O dom da solidão

O texto foi publicado no dia 6 de agosto de 1982 em O Diário e depois selecionando para o livro Bom Dia – Crônicas de Autoexílio e Prisão, lançado em 2014

Descobri muito tarde – embora não tarde demais – ser a solidão um dom, não um castigo. Soubesse-o antes, talvez não tivesse vivido tantos e longos anos em que a angústia chegou a parecer-me agonia mortal. Pois foi como se me fosse um destino conhecer a punição, permanente e sofrida, de, mesmo quando acompanhando, sentir-me solitário. Foi o que me dilacerou por tanto tempo, aquele sentir-me só, mesmo em meio às multidões. Tivesse, eu, sabido antes a solidão ser um dom e não castigo, certamente eu não teria sofrido as inquietações que conheci. Mas, ainda mais certamente, não teria descoberto as riquezas que, hoje, sei que descobri.

A solidão pode ser realmente um dom, precioso dom do qual a maioria dos homens foge, com medo de estar a sós consigo mesmos, diante da própria consciência, alma e coração desnudo. Quase ninguém, penso eu, se conhece a si mesmo – em suas qualidades e em seus defeitos, em seu potencial e em suas limitações – se não viver a difícil mas imprescindível experiência da solidão e do silêncio. A comunhão e a convivência entre as pessoas não se podem realizar se, antes delas, cada qual não tiver a sua experiência de solidão, penetrando no mais fundo de si, indo às suas próprias entranhas espirituais. Aquele que não se conhece pelo menos no essencial não conseguirá conviver com o outro, pois não o entenderá e não saberá compreendê-lo ou aceitá-lo.

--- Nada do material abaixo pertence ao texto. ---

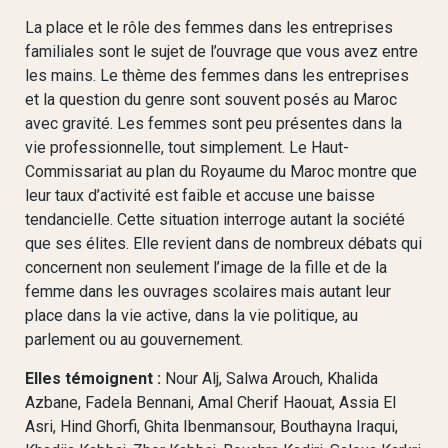
La place et le rôle des femmes dans les entreprises
familiales sont le sujet de l’ouvrage que vous avez entre
les mains. Le thème des femmes dans les entreprises
et la question du genre sont souvent posés au Maroc
avec gravité. Les femmes sont peu présentes dans la
vie professionnelle, tout simplement. Le Haut-
Commissariat au plan du Royaume du Maroc montre que
leur taux d’activité est faible et accuse une baisse
tendancielle. Cette situation interroge autant la société
que ses élites. Elle revient dans de nombreux débats qui
concernent non seulement l’image de la fille et de la
femme dans les ouvrages scolaires mais autant leur
place dans la vie active, dans la vie politique, au
parlement ou au gouvernement.
Elles témoignent :
Nour Alj, Salwa Arouch, Khalida
Azbane, Fadela Bennani, Amal Cherif Haouat, Assia El
Asri, Hind Ghorfi, Ghita Ibenmansour, Bouthayna Iraqui,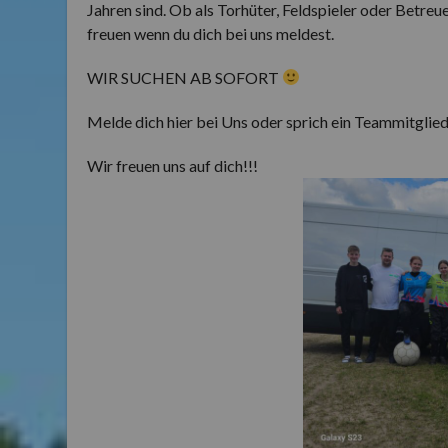
Jahren sind. Ob als Torhüter, Feldspieler oder Betreu
freuen wenn du dich bei uns meldest.
WIR SUCHEN AB SOFORT
Melde dich hier bei Uns oder sprich ein Teammitglied
Wir freuen uns auf dich!!!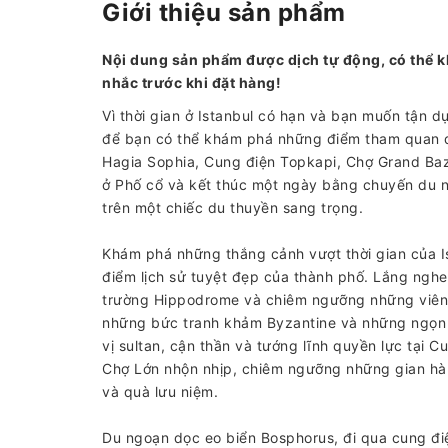
Giới thiệu sản phẩm
Nội dung sản phẩm được dịch tự động, có thể k
nhắc trước khi đặt hàng!
Vì thời gian ở Istanbul có hạn và bạn muốn tận d
để bạn có thể khám phá những điểm tham quan q
Hagia Sophia, Cung điện Topkapi, Chợ Grand Baz
ở Phố cổ và kết thúc một ngày bằng chuyến du 
trên một chiếc du thuyền sang trọng.
Khám phá những thắng cảnh vượt thời gian của I
điểm lịch sử tuyệt đẹp của thành phố. Lắng ngh
trường Hippodrome và chiêm ngưỡng những viên 
những bức tranh khảm Byzantine và những ngọn 
vị sultan, cận thần và tướng lĩnh quyền lực tại 
Chợ Lớn nhộn nhịp, chiêm ngưỡng những gian hà
và quà lưu niệm.
Du ngoạn dọc eo biển Bosphorus, đi qua cung đ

Arrisco-me a uma irreverente comparação: Deus, ainda que trino, foi solidão antes de sua obra de criação. Solitário, não teria, Deus, desejado viver a sua experiência do silêncio? A planta sai da semente no silêncio; o homem é gerado no silêncio e na solidão de um ventre; o dia desponta e entardece no silêncio. Não digo da solidão forçada, do desamor e da ausência, da saudade e da necessidade da presença do outro, que esta é a solidão que martiriza e mata. Pois também esta eu já conheci e sei quanto é doída. Digo da solidão benfazeja, aquela que fertiliza a alma, adubando-a para a criação e para as decisões.

Hoje, entendo-a como um dom que, por medo ou por covardia, repelimos. Um dom que faz amadurecer na reflexão e na revisão de valores, de critérios, de verdades que não são absolutas. A solidão e o silêncio proporcionam a consciência da finitude. E lá me encontro eu, ainda outra vez – a milésima, talvez – em processo de revisão de mim mesmo. Outra gestação que levará a um novo parto. Já morri e renasci vezes sem conta. Espero poder fazê-lo ainda mais. Agora, porém, é a solidão que me ajuda em vez de machucar-me. Descubro-a como leal e sábia companheira. Aguardo que, ao parir-me a mim mesmo, venha à luz um outro melhor. Bom dia.